◆ **REQUIRED WORK**: Entries follow. Give back exactly the lines starting at the one containing "5.375000 3.035000 ;" and ending at the one containing "1.765000 3.415000 ;", and no other lines.

◆ **DATA EXTRACT**:

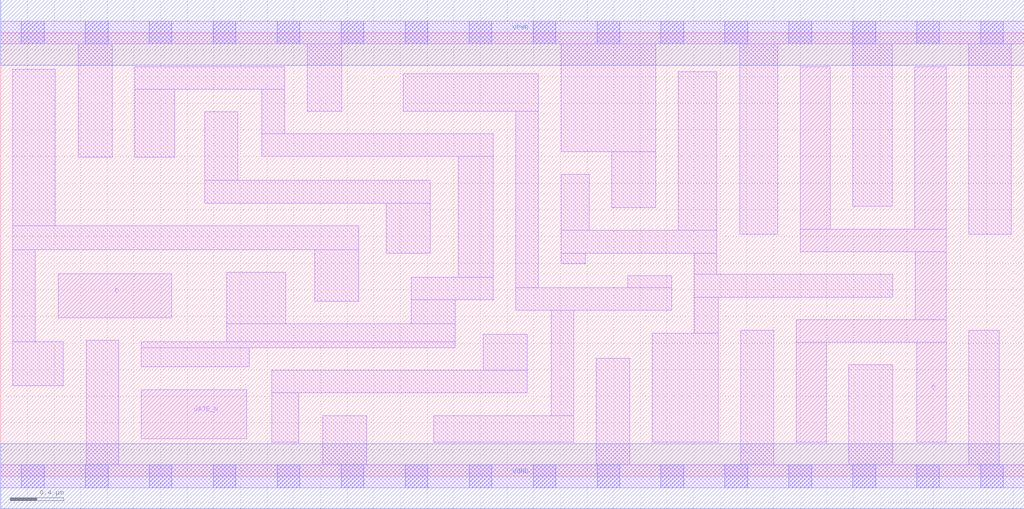
<source format=lef>
# Copyright 2020 The SkyWater PDK Authors
#
# Licensed under the Apache License, Version 2.0 (the "License");
# you may not use this file except in compliance with the License.
# You may obtain a copy of the License at
#
#     https://www.apache.org/licenses/LICENSE-2.0
#
# Unless required by applicable law or agreed to in writing, software
# distributed under the License is distributed on an "AS IS" BASIS,
# WITHOUT WARRANTIES OR CONDITIONS OF ANY KIND, either express or implied.
# See the License for the specific language governing permissions and
# limitations under the License.
#
# SPDX-License-Identifier: Apache-2.0

VERSION 5.7 ;
  NAMESCASESENSITIVE ON ;
  NOWIREEXTENSIONATPIN ON ;
  DIVIDERCHAR "/" ;
  BUSBITCHARS "[]" ;
UNITS
  DATABASE MICRONS 200 ;
END UNITS
MACRO sky130_fd_sc_lp__dlxtn_4
  CLASS CORE ;
  FOREIGN sky130_fd_sc_lp__dlxtn_4 ;
  ORIGIN  0.000000  0.000000 ;
  SIZE  7.680000 BY  3.330000 ;
  SYMMETRY X Y R90 ;
  SITE unit ;
  PIN D
    ANTENNAGATEAREA  0.159000 ;
    DIRECTION INPUT ;
    USE SIGNAL ;
    PORT
      LAYER li1 ;
        RECT 0.430000 1.190000 1.285000 1.520000 ;
    END
  END D
  PIN Q
    ANTENNADIFFAREA  1.176000 ;
    DIRECTION OUTPUT ;
    USE SIGNAL ;
    PORT
      LAYER li1 ;
        RECT 5.970000 0.255000 6.195000 1.005000 ;
        RECT 5.970000 1.005000 7.095000 1.175000 ;
        RECT 6.000000 1.685000 7.095000 1.855000 ;
        RECT 6.000000 1.855000 6.225000 3.075000 ;
        RECT 6.860000 1.855000 7.095000 3.075000 ;
        RECT 6.865000 1.175000 7.095000 1.685000 ;
        RECT 6.875000 0.255000 7.095000 1.005000 ;
    END
  END Q
  PIN GATE_N
    ANTENNAGATEAREA  0.159000 ;
    DIRECTION INPUT ;
    USE CLOCK ;
    PORT
      LAYER li1 ;
        RECT 1.055000 0.280000 1.845000 0.650000 ;
    END
  END GATE_N
  PIN VGND
    DIRECTION INOUT ;
    USE GROUND ;
    PORT
      LAYER met1 ;
        RECT 0.000000 -0.245000 7.680000 0.245000 ;
    END
  END VGND
  PIN VPWR
    DIRECTION INOUT ;
    USE POWER ;
    PORT
      LAYER met1 ;
        RECT 0.000000 3.085000 7.680000 3.575000 ;
    END
  END VPWR
  OBS
    LAYER li1 ;
      RECT 0.000000 -0.085000 7.680000 0.085000 ;
      RECT 0.000000  3.245000 7.680000 3.415000 ;
      RECT 0.090000  0.680000 0.470000 1.010000 ;
      RECT 0.090000  1.010000 0.260000 1.700000 ;
      RECT 0.090000  1.700000 2.685000 1.880000 ;
      RECT 0.090000  1.880000 0.410000 3.055000 ;
      RECT 0.580000  2.395000 0.835000 3.245000 ;
      RECT 0.640000  0.085000 0.885000 1.020000 ;
      RECT 1.005000  2.395000 1.305000 2.905000 ;
      RECT 1.005000  2.905000 2.130000 3.075000 ;
      RECT 1.055000  0.820000 1.865000 0.965000 ;
      RECT 1.055000  0.965000 3.410000 1.010000 ;
      RECT 1.530000  2.050000 3.225000 2.220000 ;
      RECT 1.530000  2.220000 1.780000 2.735000 ;
      RECT 1.695000  1.010000 3.410000 1.145000 ;
      RECT 1.695000  1.145000 2.140000 1.530000 ;
      RECT 1.960000  2.400000 3.695000 2.570000 ;
      RECT 1.960000  2.570000 2.130000 2.905000 ;
      RECT 2.035000  0.255000 2.235000 0.625000 ;
      RECT 2.035000  0.625000 3.950000 0.795000 ;
      RECT 2.300000  2.740000 2.560000 3.245000 ;
      RECT 2.355000  1.315000 2.685000 1.700000 ;
      RECT 2.415000  0.085000 2.745000 0.455000 ;
      RECT 2.895000  1.675000 3.225000 2.050000 ;
      RECT 3.020000  2.740000 4.035000 3.020000 ;
      RECT 3.080000  1.145000 3.410000 1.325000 ;
      RECT 3.080000  1.325000 3.695000 1.495000 ;
      RECT 3.250000  0.255000 4.300000 0.455000 ;
      RECT 3.435000  1.495000 3.695000 2.400000 ;
      RECT 3.620000  0.795000 3.950000 1.065000 ;
      RECT 3.865000  1.245000 5.035000 1.415000 ;
      RECT 3.865000  1.415000 4.035000 2.740000 ;
      RECT 4.130000  0.455000 4.300000 1.245000 ;
      RECT 4.205000  1.595000 4.385000 1.675000 ;
      RECT 4.205000  1.675000 5.375000 1.845000 ;
      RECT 4.205000  1.845000 4.415000 2.265000 ;
      RECT 4.205000  2.435000 4.915000 3.245000 ;
      RECT 4.470000  0.085000 4.720000 0.885000 ;
      RECT 4.585000  2.015000 4.915000 2.435000 ;
      RECT 4.705000  1.415000 5.035000 1.505000 ;
      RECT 4.890000  0.255000 5.385000 1.075000 ;
      RECT 5.085000  1.845000 5.375000 3.035000 ;
      RECT 5.205000  1.075000 5.385000 1.345000 ;
      RECT 5.205000  1.345000 6.695000 1.515000 ;
      RECT 5.205000  1.515000 5.375000 1.675000 ;
      RECT 5.545000  1.815000 5.830000 3.245000 ;
      RECT 5.555000  0.085000 5.800000 1.095000 ;
      RECT 6.365000  0.085000 6.695000 0.835000 ;
      RECT 6.395000  2.025000 6.690000 3.245000 ;
      RECT 7.265000  0.085000 7.495000 1.095000 ;
      RECT 7.265000  1.815000 7.585000 3.245000 ;
    LAYER mcon ;
      RECT 0.155000 -0.085000 0.325000 0.085000 ;
      RECT 0.155000  3.245000 0.325000 3.415000 ;
      RECT 0.635000 -0.085000 0.805000 0.085000 ;
      RECT 0.635000  3.245000 0.805000 3.415000 ;
      RECT 1.115000 -0.085000 1.285000 0.085000 ;
      RECT 1.115000  3.245000 1.285000 3.415000 ;
      RECT 1.595000 -0.085000 1.765000 0.085000 ;
      RECT 1.595000  3.245000 1.765000 3.415000 ;
      RECT 2.075000 -0.085000 2.245000 0.085000 ;
      RECT 2.075000  3.245000 2.245000 3.415000 ;
      RECT 2.555000 -0.085000 2.725000 0.085000 ;
      RECT 2.555000  3.245000 2.725000 3.415000 ;
      RECT 3.035000 -0.085000 3.205000 0.085000 ;
      RECT 3.035000  3.245000 3.205000 3.415000 ;
      RECT 3.515000 -0.085000 3.685000 0.085000 ;
      RECT 3.515000  3.245000 3.685000 3.415000 ;
      RECT 3.995000 -0.085000 4.165000 0.085000 ;
      RECT 3.995000  3.245000 4.165000 3.415000 ;
      RECT 4.475000 -0.085000 4.645000 0.085000 ;
      RECT 4.475000  3.245000 4.645000 3.415000 ;
      RECT 4.955000 -0.085000 5.125000 0.085000 ;
      RECT 4.955000  3.245000 5.125000 3.415000 ;
      RECT 5.435000 -0.085000 5.605000 0.085000 ;
      RECT 5.435000  3.245000 5.605000 3.415000 ;
      RECT 5.915000 -0.085000 6.085000 0.085000 ;
      RECT 5.915000  3.245000 6.085000 3.415000 ;
      RECT 6.395000 -0.085000 6.565000 0.085000 ;
      RECT 6.395000  3.245000 6.565000 3.415000 ;
      RECT 6.875000 -0.085000 7.045000 0.085000 ;
      RECT 6.875000  3.245000 7.045000 3.415000 ;
      RECT 7.355000 -0.085000 7.525000 0.085000 ;
      RECT 7.355000  3.245000 7.525000 3.415000 ;
  END
END sky130_fd_sc_lp__dlxtn_4
END LIBRARY

</source>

◆ **WRITTEN REPLY**:
      RECT 5.085000  1.845000 5.375000 3.035000 ;
      RECT 5.205000  1.075000 5.385000 1.345000 ;
      RECT 5.205000  1.345000 6.695000 1.515000 ;
      RECT 5.205000  1.515000 5.375000 1.675000 ;
      RECT 5.545000  1.815000 5.830000 3.245000 ;
      RECT 5.555000  0.085000 5.800000 1.095000 ;
      RECT 6.365000  0.085000 6.695000 0.835000 ;
      RECT 6.395000  2.025000 6.690000 3.245000 ;
      RECT 7.265000  0.085000 7.495000 1.095000 ;
      RECT 7.265000  1.815000 7.585000 3.245000 ;
    LAYER mcon ;
      RECT 0.155000 -0.085000 0.325000 0.085000 ;
      RECT 0.155000  3.245000 0.325000 3.415000 ;
      RECT 0.635000 -0.085000 0.805000 0.085000 ;
      RECT 0.635000  3.245000 0.805000 3.415000 ;
      RECT 1.115000 -0.085000 1.285000 0.085000 ;
      RECT 1.115000  3.245000 1.285000 3.415000 ;
      RECT 1.595000 -0.085000 1.765000 0.085000 ;
      RECT 1.595000  3.245000 1.765000 3.415000 ;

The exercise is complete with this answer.